= Seraphim Records =

Seraphim Records is the sister label of Angel Records.

==History==
Seraphim Records was founded in 1966 as the sister label of Angel Records; re-releasing prior recordings by the Angel label at bargain prices. It continued in this practice through the 1980s. The very first release was of stereophonic recordings by Sir Thomas Beecham and the Royal Philharmonic Orchestra, including several pieces previously unreleased.

Seraphim has specialized in reissues of historic EMI/HMV recordings, including many originally released on 78-rpm records. In 1967, Seraphim reissued some of the 1937–39 recordings by Arturo Toscanini and the BBC Symphony Orchestra. Operatic reissues included Pietro Mascagni's historic 1940 recording of his opera Cavalleria rusticana, complete with the original spoken introduction (in Italian) by the composer. In 1972, a complete recording of Richard Wagner's Ring Cycle was released on Seraphim with Wilhelm Furtwängler conducting the Rome Symphony Orchestra.

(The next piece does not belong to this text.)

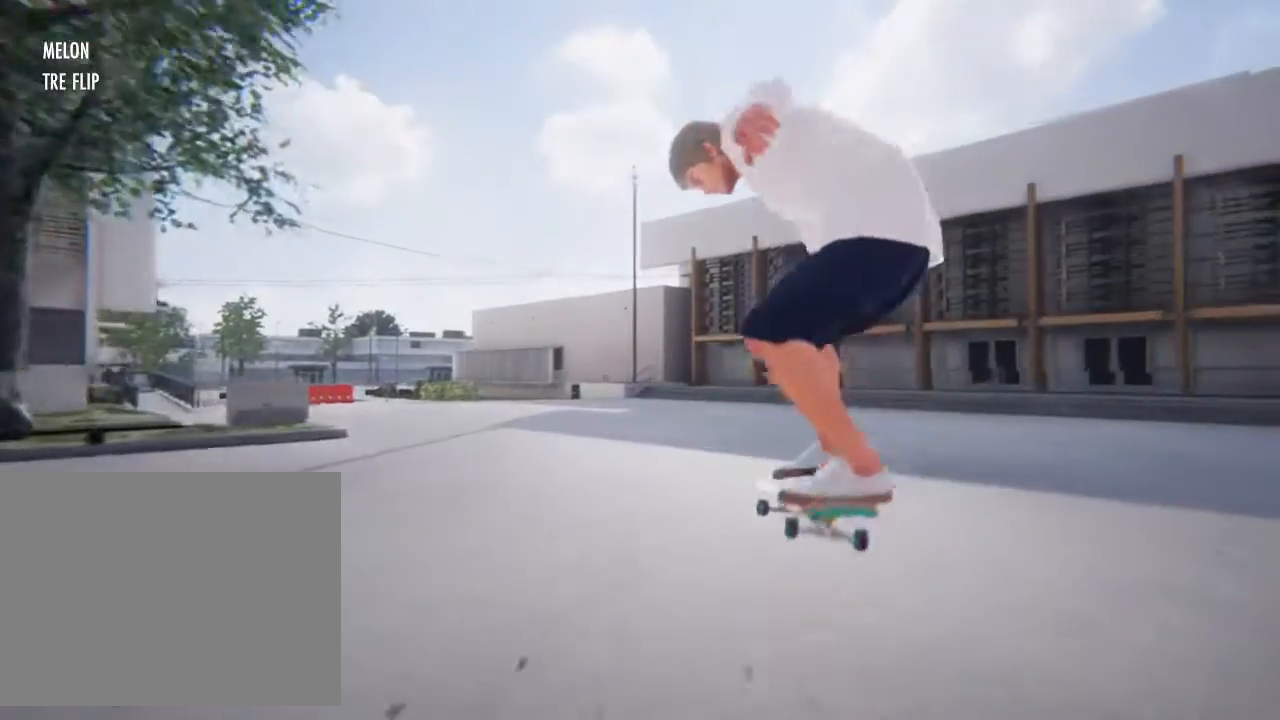
Gameplay with a controller (PlayStation layout); each line is a JSON object with the inputs held at the frame after it. "events" lists button and stick changes between this image and that frame as [ms after this image, input, new state], when the widget could be followed in between. Not read: L3 R3.
{"buttons": [], "left_stick": "left", "right_stick": "center", "events": [[467, "left_stick", "left"]]}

In the compact disc era, EMI used the Seraphim label primarily for reissues of stereophonic recordings originally released on LP. Some early digital recordings from the 1980s were also reissued on the label.

In 2013, EMI's classical-music operations were sold to Warner Music Group after EMI Records was absorbed by Universal Music. The status of which company currently controls the Seraphim label is unclear.